Doctor Eddie Raleigh and I met for the first time on an unusually hot day in January. At the time, my head was inside the end of a VW bus, and my arms and shirt were covered in motor oil. The bus, which doubled as our ambulance, had sat uselessly in the hospital’s courtyard for weeks, and I was determined to do something about it.
“I can’t see what the problem is.” I wiped my brow with an oily sleeve. “That bolt’s tight, but this pipe is still dripping… Anton, hand me the other wrench?”
Without taking my eyes off the engine, I stretched out a hand in the direction of the half a dozen boys who were watching my futile attempt at vehicle repairs with great interest and many unhelpful comments. When the tool wasn’t forthcoming, I glanced up. All I could see of the boys were their narrow backs, clad in an array of cast-off shirts. They were looking at something I couldn’t see.
I straightened, narrowly missing cracking my head on the open engine hatch.
A stranger stood at the front of the bus, holding a small leather suitcase in one hand and a white trilby hat in the other. He was tall and slender, with a shock of reddish hair that brushed the collar of his tailored shirt. He was in shirtsleeves; a summer coat hung in limp folds over the suitcase. He gave an impression of the slightly rumpled elegance seen in the well-to-do traveller.
The boys remained still as salt pillars, so I took charge. “Hello there. Can we help?”
He approached, looking relieved about the friendly break of the stand-off. Close up, a fine spray of freckles dotting his nose and cheeks captured my attention. He had high cheekbones, and laughter lines around the eyes. His jade-green gaze gave me a sudden jolt, like I’d missed a step while hurrying down a flight of stairs. He smiled, his face lighting up with an openness that was rare and refreshing.

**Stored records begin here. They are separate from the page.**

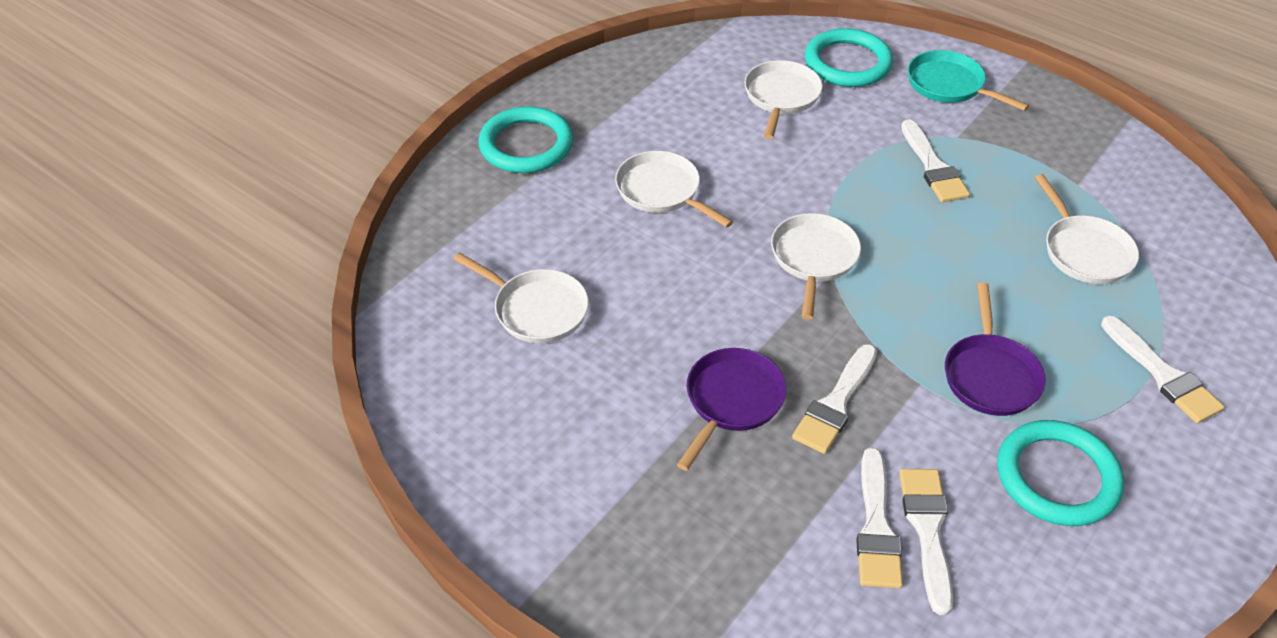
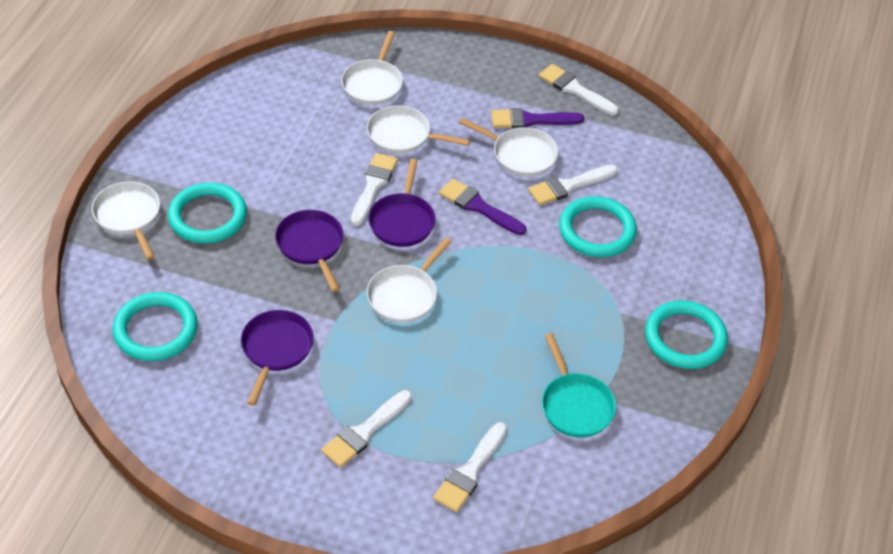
purple brush: none = 0 -> [439,179,526,235] [491,108,584,129] = 2
purple pan: [677,348,787,471] [945,283,1046,416] = 2 -> [241,310,314,405] [275,210,344,292] [368,159,436,247] = 3
turquoise ring: [479,107,573,173] [805,28,893,87] [998,420,1124,526] = 3 -> [113,292,198,361] [168,183,247,244] [559,196,637,257] [645,300,728,369] = 4

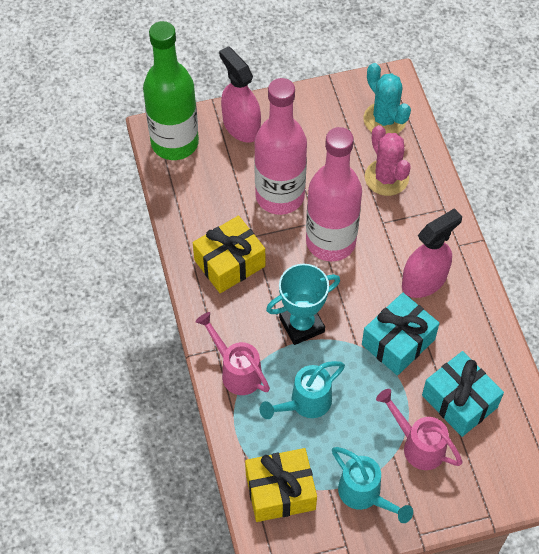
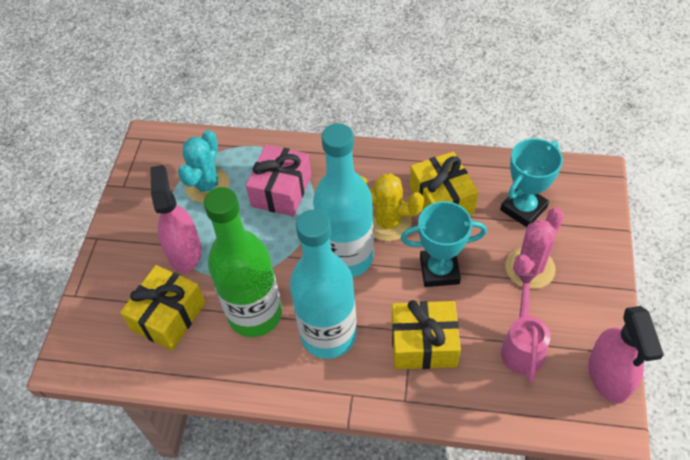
pink bottle: [254,78,307,215] [306,127,362,261] = 2 -> none = 0
pink gift: none = 0 -> [246,145,311,216] = 1
pink watering can: [196,312,270,395] [376,389,463,470] = 2 -> [501,273,551,382] = 1
turquoise bottle: none = 0 -> [290,210,357,359] [313,124,374,277] = 2
turquoise gift: [362,293,439,376] [422,351,504,437] = 2 -> none = 0
turquoise trophy: [266,264,340,345] = 1 -> [401,201,487,287] [500,138,563,227] = 2
turquoise watering can: [260,361,345,419] [332,447,413,523] = 2 -> none = 0
yellow cactus: none = 0 -> [361,173,424,241] = 1
yellow gift: [193,216,265,293] [245,448,317,522] = 2 -> [120,265,205,351] [392,300,461,370] [410,152,478,215] = 3

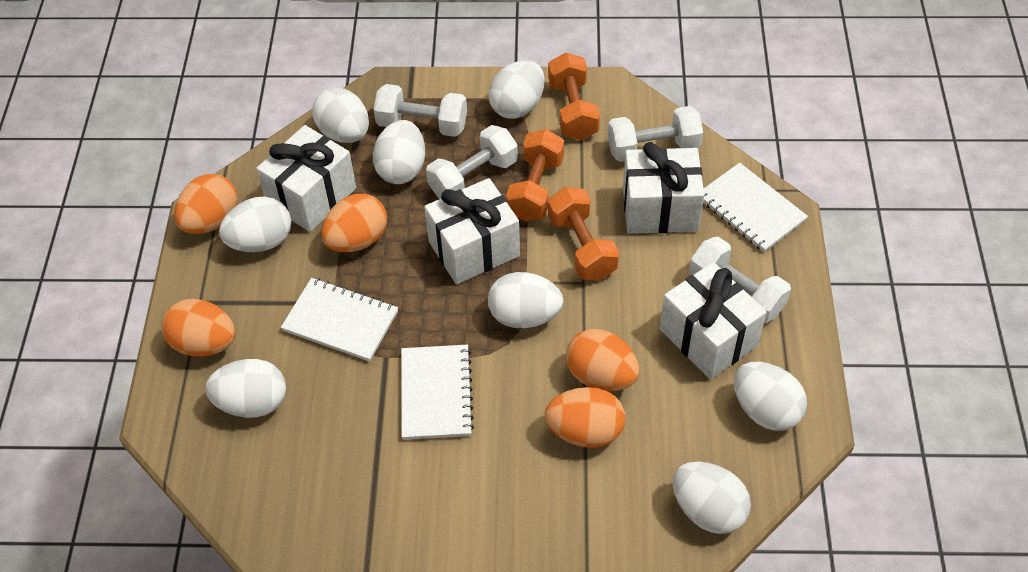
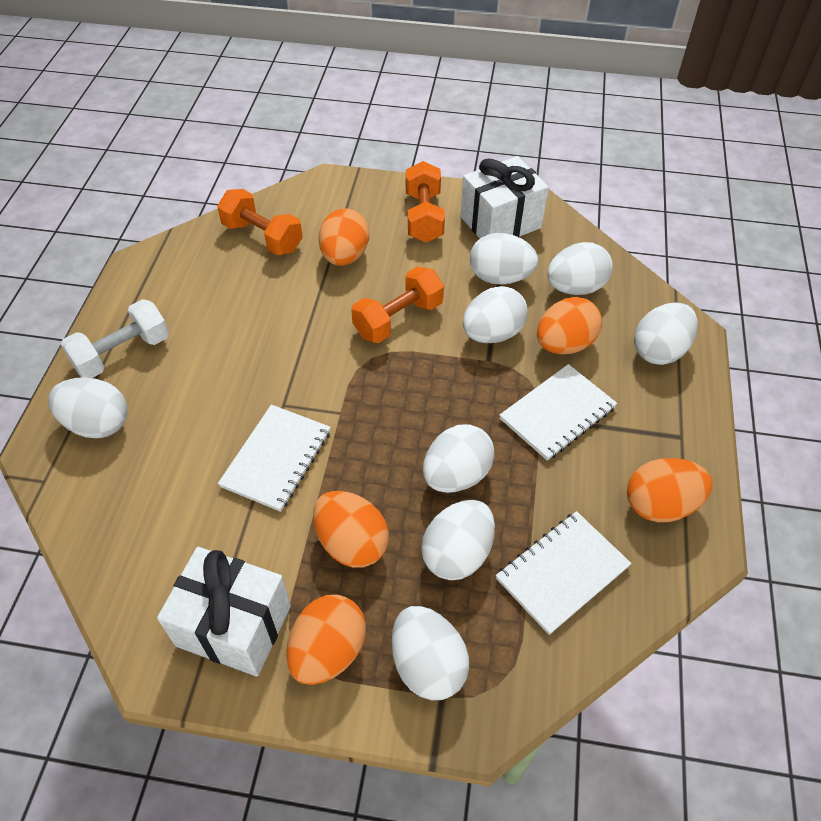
white dumbbell: [374,84,467,137] [426,125,518,199] [608,106,703,162] [689,237,791,323] = 4 -> [61,299,169,378] = 1
white gift: [256,125,356,232] [424,178,520,284] [623,142,704,234] [660,262,767,379] = 4 -> [157,547,291,677] [460,156,549,238] = 2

The way his mouth quirked at one corner made my cheeks burn.
“Do you need assistance?” I attributed the uncharacteristic edge in my voice to the forward way his gaze still held mine fast. Instantly, anxiety washed over me. Did he think me rude? But his smile was unwavering.

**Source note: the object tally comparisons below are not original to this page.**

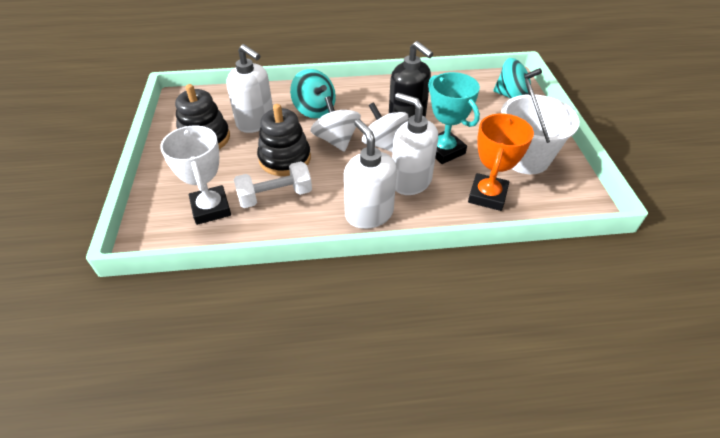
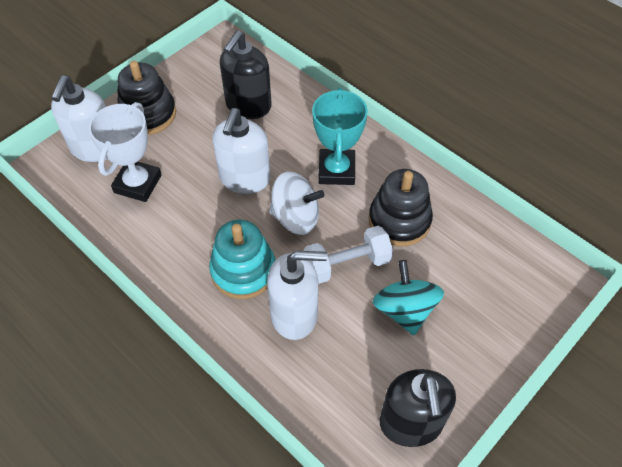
black soap dispenser: [389,41,433,119] = 1 -> [220,30,272,119] [380,369,456,447] = 2
orange trophy: [468,114,534,211] = 1 -> none = 0
turquoise spinning top: [290,69,336,118] [493,58,542,99] = 2 -> [373,260,444,335] = 1
turquoise stacking toy: none = 0 -> [209,219,275,299] = 1
white bucket: [501,78,579,174] = 1 -> none = 0
white spinning top: [310,96,361,152] [362,102,409,152] = 2 -> [269,171,324,235] = 1

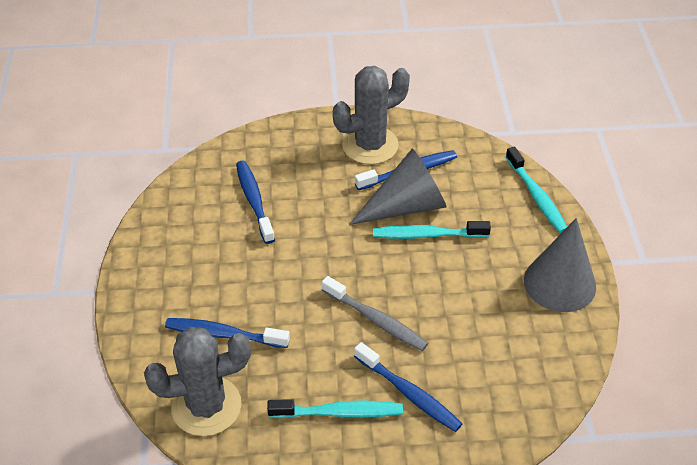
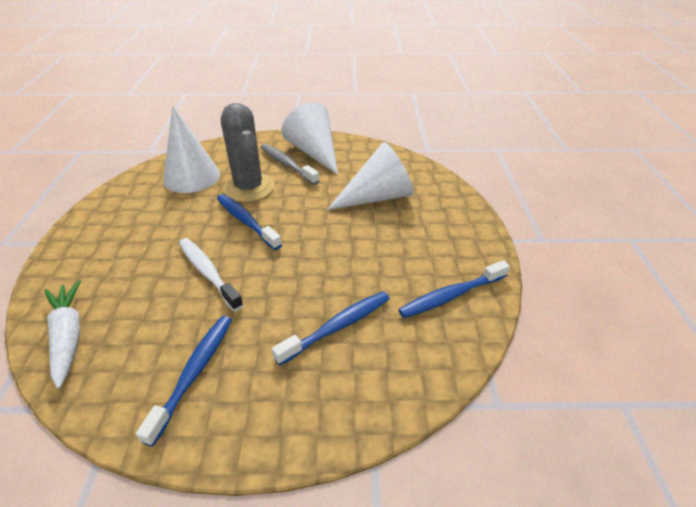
grey cactus: [144,327,251,436] [333,66,410,165] = 2 -> [221,103,274,202] = 1
grey cone: [349,149,446,225] [524,218,596,312] = 2 -> none = 0
turquoise toothbrush: [267,399,403,418] [373,221,491,239] [505,147,567,233] = 3 -> none = 0
white carrot: none = 0 -> [45,280,81,389] = 1
white cone: none = 0 -> [163,106,220,193] [281,102,338,175] [327,142,413,210] = 3
white toothbrush: none = 0 -> [179,238,243,311] = 1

“I’m Edward Raleigh.” His voice was low and pleasant. “The new doctor.” He extended his hand. At the last moment I remembered the engine grease on my fingers. I grimaced, holding my arm rigidly by my side.
“You don’t want to get grease all over you.” In lieu of a handshake I put all the warmth I had into the words. “How do you do. I’m Father Daniel Blakemore. Welcome to Providence Hospital, Doctor Raleigh. We’re very glad to have you on board.”
“It’s good to be here at last.” From his tone, it wasn’t difficult to deduce the relief of a journey finally completed. He smiled that bright smile again. “And to be so promptly appreciated.”
“You’ll want to see Mr Hogarth.” That was the hospital’s director and head surgeon. I sized up the boys. “Anton, take Doctor Raleigh to the administrative offices.”
“Thank you, Father.” Raleigh’s smile was just for me this time. Until he turned to Anton, at least. “Ready when you are.”
The boy looked proud to be entrusted with this important task. “This way.” He set off towards the hospital, his back straight, his eyes twinkling with curiosity. I tried to see the white, two-storey building with its gabled red roof through the eyes of the elegant doctor. Hopefully, Raleigh would be too busy digesting his unfamiliar surroundings to notice the cracks in the walls and the peeling paint.
“Clinic’s just finished for the day.” Anton’s voice carried from halfway across the deserted courtyard. He seemed to be responding to a question from Raleigh. “Don’t get used to the quiet. It doesn’t last.”
Something in the doctor’s response made Anton grin. He hurried to hold the door to the Casualty department and let Raleigh precede him. A smile stole onto my face. Despite his elegance, I had an inkling that Raleigh would fit right in.
“The new doctor is very tall.”
I turned my attention to the boys still crowding around the bus. The speaker, a small, wiry lad of about ten, grinned at me.
I chuckled. “So he is.” Turning back to the engine with its intractable tangle of wires and pipes, I gave a sigh. “Gentlemen, back to it. Someone hand me the flat-blade screwdriver, please.”